It's time to try a new route for helping homeowners. There is a simple alternative: Congress can pass legislation that gives homeowners facing foreclosure the right to stay in their home as renters. This "right to rent" policy would require no taxpayer money, no new bureaucracy and could immediately benefit homeowners facing foreclosure.
The basic idea is simple. In recognition of the extraordinary crisis, Congress would give families that took out mortgages at the peak of the boom and are facing foreclosure the option to remain in their homes as renters for a substantial period of time -- five to 10 years -- while paying the market-rate rent. Earlier this year, Freddie Mac launched a similar policy, giving former homeowners the option to lease their recently foreclosed properties, but on a month-to-month basis. That was a positive step, but it does not give families the housing security they need.

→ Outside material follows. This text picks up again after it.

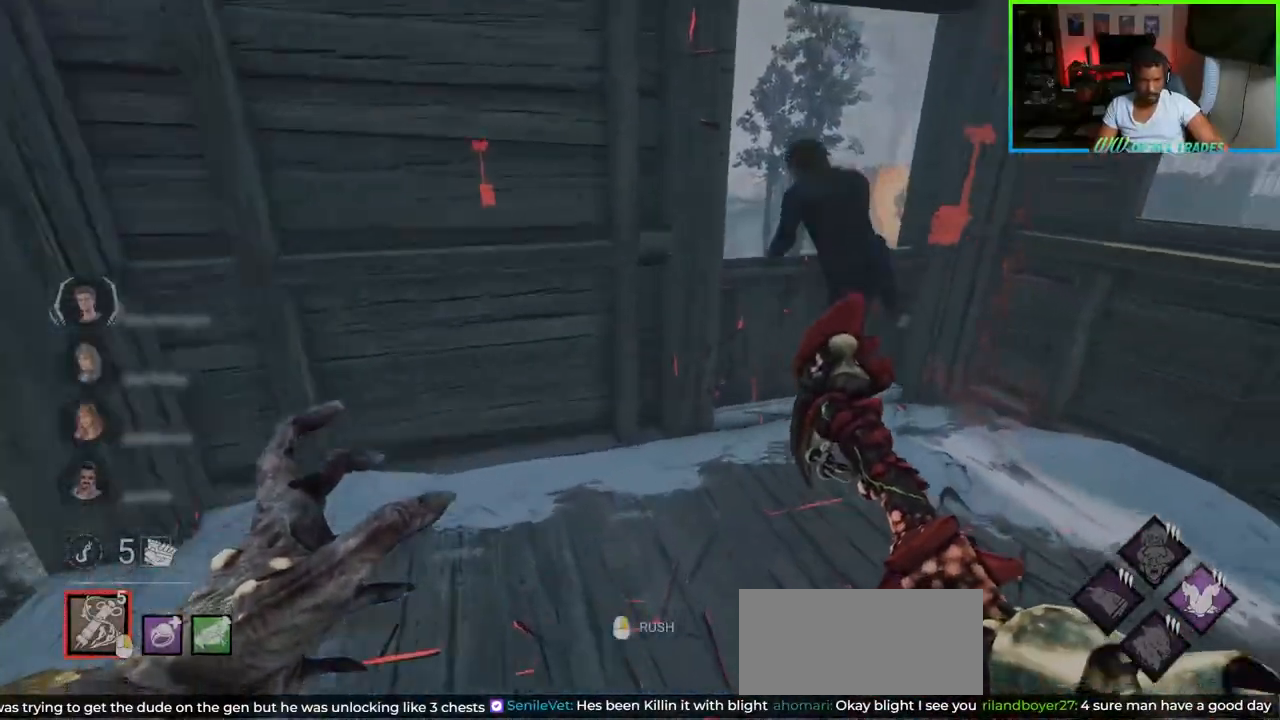
{"keys": ["a", "shift", "w"], "mouse": [], "events": []}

In the markets affected most by the housing bubble bursting, the current rents would be 30% to 50% less than the monthly mortgage payments for homes purchased near the peak of the bubble. This means that many families that cannot afford their mortgage payments would likely be able to afford the market rent.

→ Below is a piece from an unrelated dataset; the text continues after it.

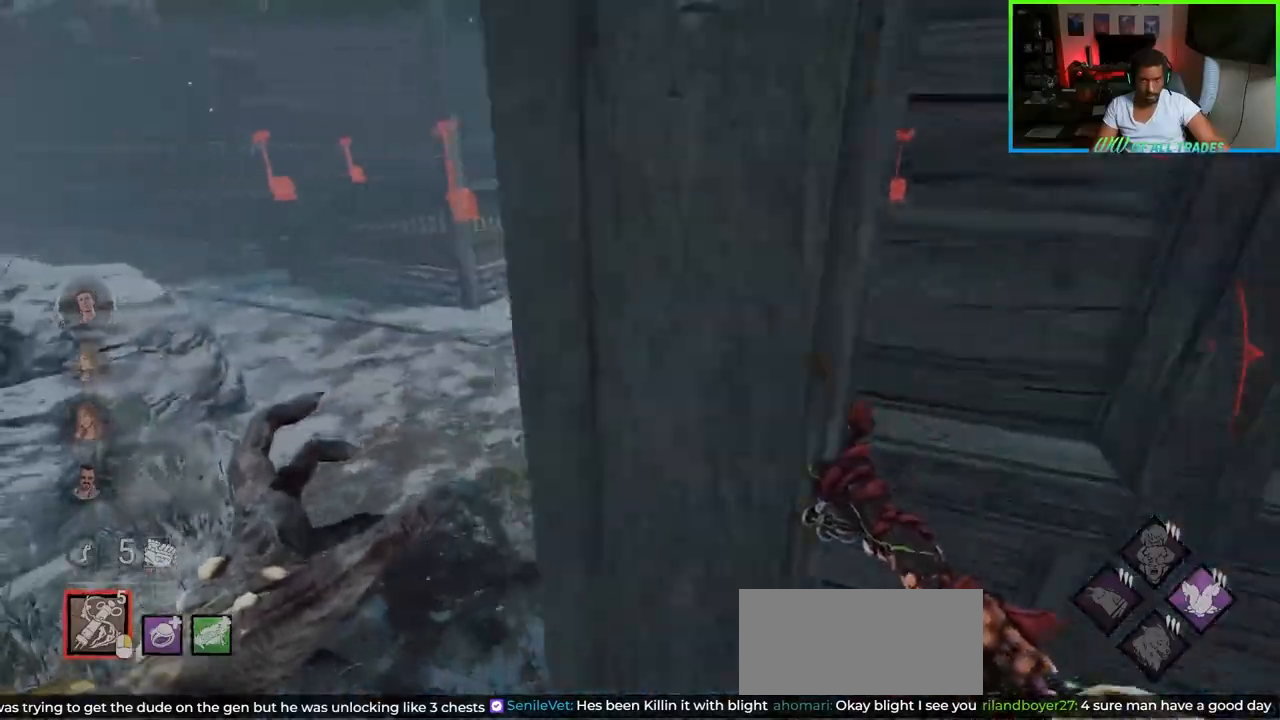
{"keys": ["a", "shift", "w"], "mouse": [], "events": []}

Although they would lose ownership of their homes under "right to rent," the residents would be able to stay in their homes, neighborhoods and schools. This would provide families facing foreclosure with needed stability and housing security.
Further, "right to rent" would enable more families to stay in their homes as owners, by giving banks an extra incentive to pursue mortgage modifications. Currently, in spite of the various government programs, most banks have little incentive to pursue modifications. In fact, the Treasury Department reported that as of July, Home Loan Services Inc., with more than 30,000 delinquent loans, was among those that had yet to initiate a single modification under the government's "Making Home Affordable Program." While a bank would still be able to sell a home after a foreclosure, the "right to rent" would attach to the home, so that a new owner would have to honor it. This could deter the sale of a home, because a home is much less marketable if it comes with a long-term tenant. If lenders know that they could get stuck with a tenant for five to 10 years, foreclosure would be a much less attractive option.

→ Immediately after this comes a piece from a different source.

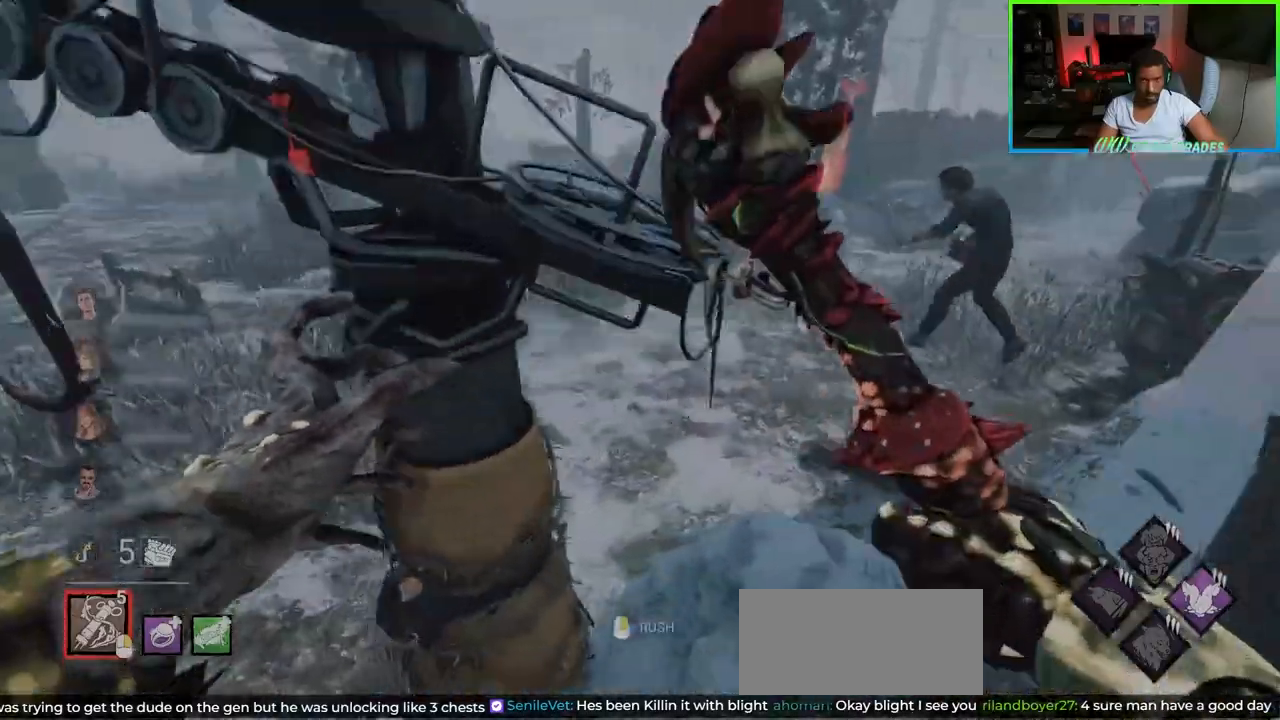
{"keys": ["a", "shift", "w"], "mouse": [], "events": []}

By keeping homes occupied, "right to rent" also would be a boon to communities that have been especially hard-hit by foreclosures. Often foreclosed homes are abandoned, with unkempt lawns, broken windows and other property damage. Such homes can attract squatters or become havens for drug use and other crimes, which endangers the neighborhood and brings down property values.
"Right to rent" even could slow the general decline in home prices by reducing the volume of homes that are foreclosed and resold on the market. The current rate of almost 2 million annual foreclosures is equal to almost 40% of demand for new and existing homes. If this plan helps reduce the supply of foreclosed homes coming on the market, it would help to stem the slide in home prices.
There is no doubt that the banks would hate "right to rent" legislation. They will likely use all their political power to defeat any bill -- and banks are incredibly powerful on Capitol Hill. But we should remember that it was the banks' greed and incompetence that got us into this mess in the first place.
"Right to rent" is a simple but important break for homeowners who are bearing the brunt of the collapse of the housing bubble. It's time the banks offered these families a little help.
Dean Baker is the co-director of the Center for Economic and Policy Research (CEPR). He is the author of Plunder and Blunder: The Rise and Fall of the Bubble Economy. He also has a blog on the American Prospect, "Beat the Press," where he discusses the media's coverage of economic issues.